> **Problems to solve**
A – Find each line in the records that contains the word "chart" and copy those lines.
B – Carry on the Showdown match report past its last sentence, keeping its voice.

> **Provided text**
:::
I blame the shameless brewers of that most horrific muck West End Draught. Where were the dissenting voices at that fateful marketing meeting? Here we are, into the third decade of the state’s biggest football event and it’s still, somehow, called the Showdown, as determined by the fifteenth best beer manufacturer in Adelaide.
However, it’s also another example of American linguistic imperialism. If we were talking about Ole Miss and Arkansas in the Cotton Bowl then the word would work, but here in South Australia we should’ve gone with Dust Up, Yike, Blue, or my preference, Barney.
“We’re underway in Barney 17.” Or-
“There’s the siren. Adelaide has won a thriller in Barney 31!”
For the first time this millennium I’m on the Hill, just down from the world’s best scoreboard. We’re in a tidy quintet of chaps. There’s ferocious rain and wind and the sky is like an aubergine. The mud and slushy grass is tundra. Old mate behind us has on a Power scarf and is in shorts. My phone says it’s eight degrees. Jason pulls out his sunglasses, “Reckon I’ll need these soon.” We laugh, and Chris asks, “Did anyone bring the 50+?”
With a significant wind-assistance Adelaide traps the ball within their arc, and like an over-zealous debater, makes point after point after point before The Hoff collects his own kick and soccers cleverly. This, I’m delighted to report, would be the Power’s sole major until about ten minutes into the third quarter.
The Crows dominate across the ground and despite the conditions are clean and sure in disposing by hand and foot, which is a happy contrast to their dismal first half at the MCG last Sunday. Tex Walker appears impatient with his side’s inability to punish the Power so, both as captain and big forward, monsters his teal competitors in taking strong grabs and slotting telling goals.
:::
> **Extracted data**
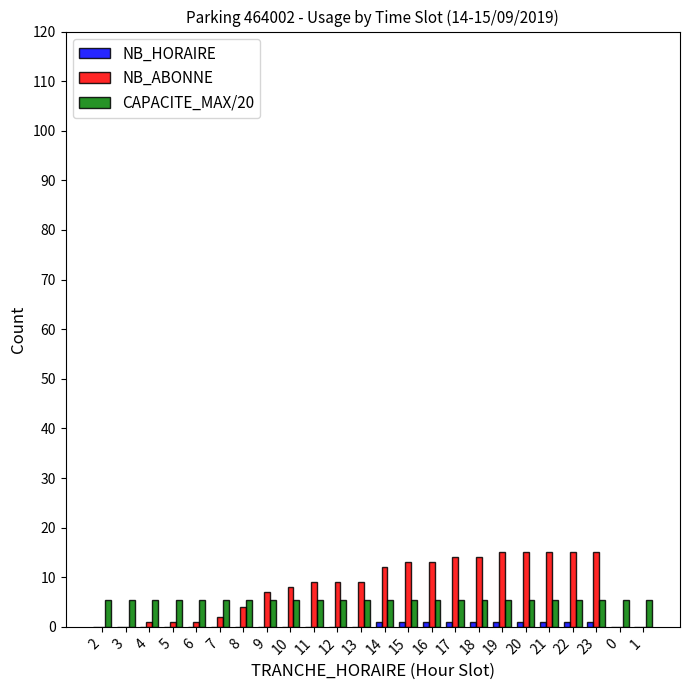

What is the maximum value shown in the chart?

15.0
:::
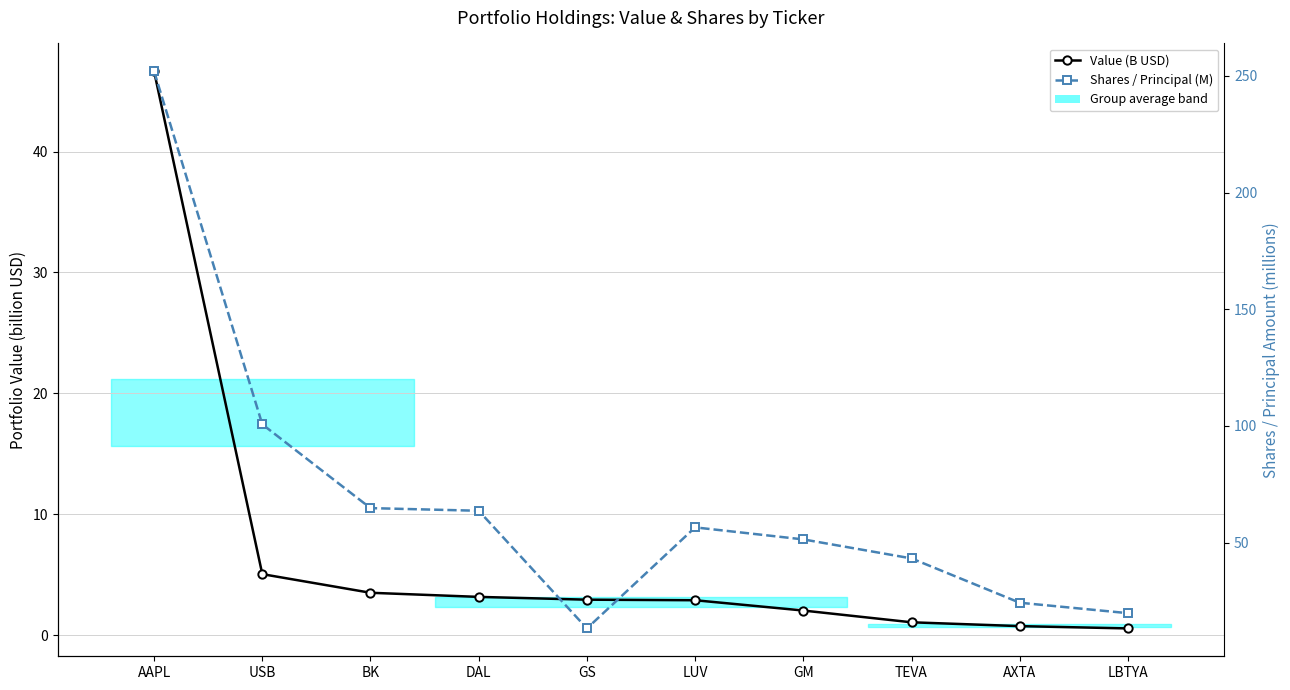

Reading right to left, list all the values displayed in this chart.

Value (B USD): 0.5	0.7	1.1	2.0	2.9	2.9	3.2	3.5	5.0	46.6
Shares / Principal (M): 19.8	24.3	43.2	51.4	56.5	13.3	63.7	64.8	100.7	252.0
:::
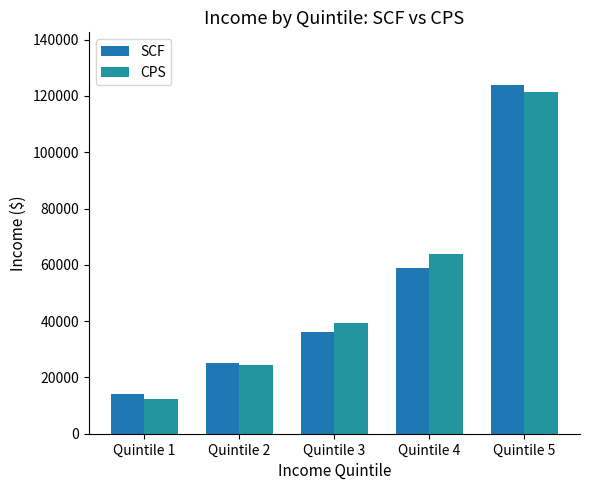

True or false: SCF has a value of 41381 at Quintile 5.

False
:::
> **Answers by task**
A –
What is the maximum value shown in the chart?
Reading right to left, list all the values displayed in this chart.

B –
Paddy Ryder has been in colossal form and various denizens of the Hill voice their anxieties about how Sam Jacobs might handle the Power star. They needn’t have worried for while their aerial and ruck duels are spirited, the boy from Ardrossan is also outrageous at ground level and kicks a great pack snap for a rooster who’d bang his red-combed head on the hen-house rafters.
Despite now missing his appendix Eddie Betts kicks some amazing goals, including one from his pocket just down in front of us. As the ball bent through, the heaving crowd about me leapt and there were ponchos and scarfs bouncing and flapping like a Latino dance party. The only deviation from the Happy Days script is when yet another goal-of-the-year contender is deemed by the evil umpire to have been touched by an evil Power player.
And what of Port? They’d appeared to be entirely unlike Port such is their pedestrian spectating. They seem disinterested, and must be waiting for The Choir Boys to reform. In the sheds at half-time only Robbie Gray has earnt his hot cup of Milo.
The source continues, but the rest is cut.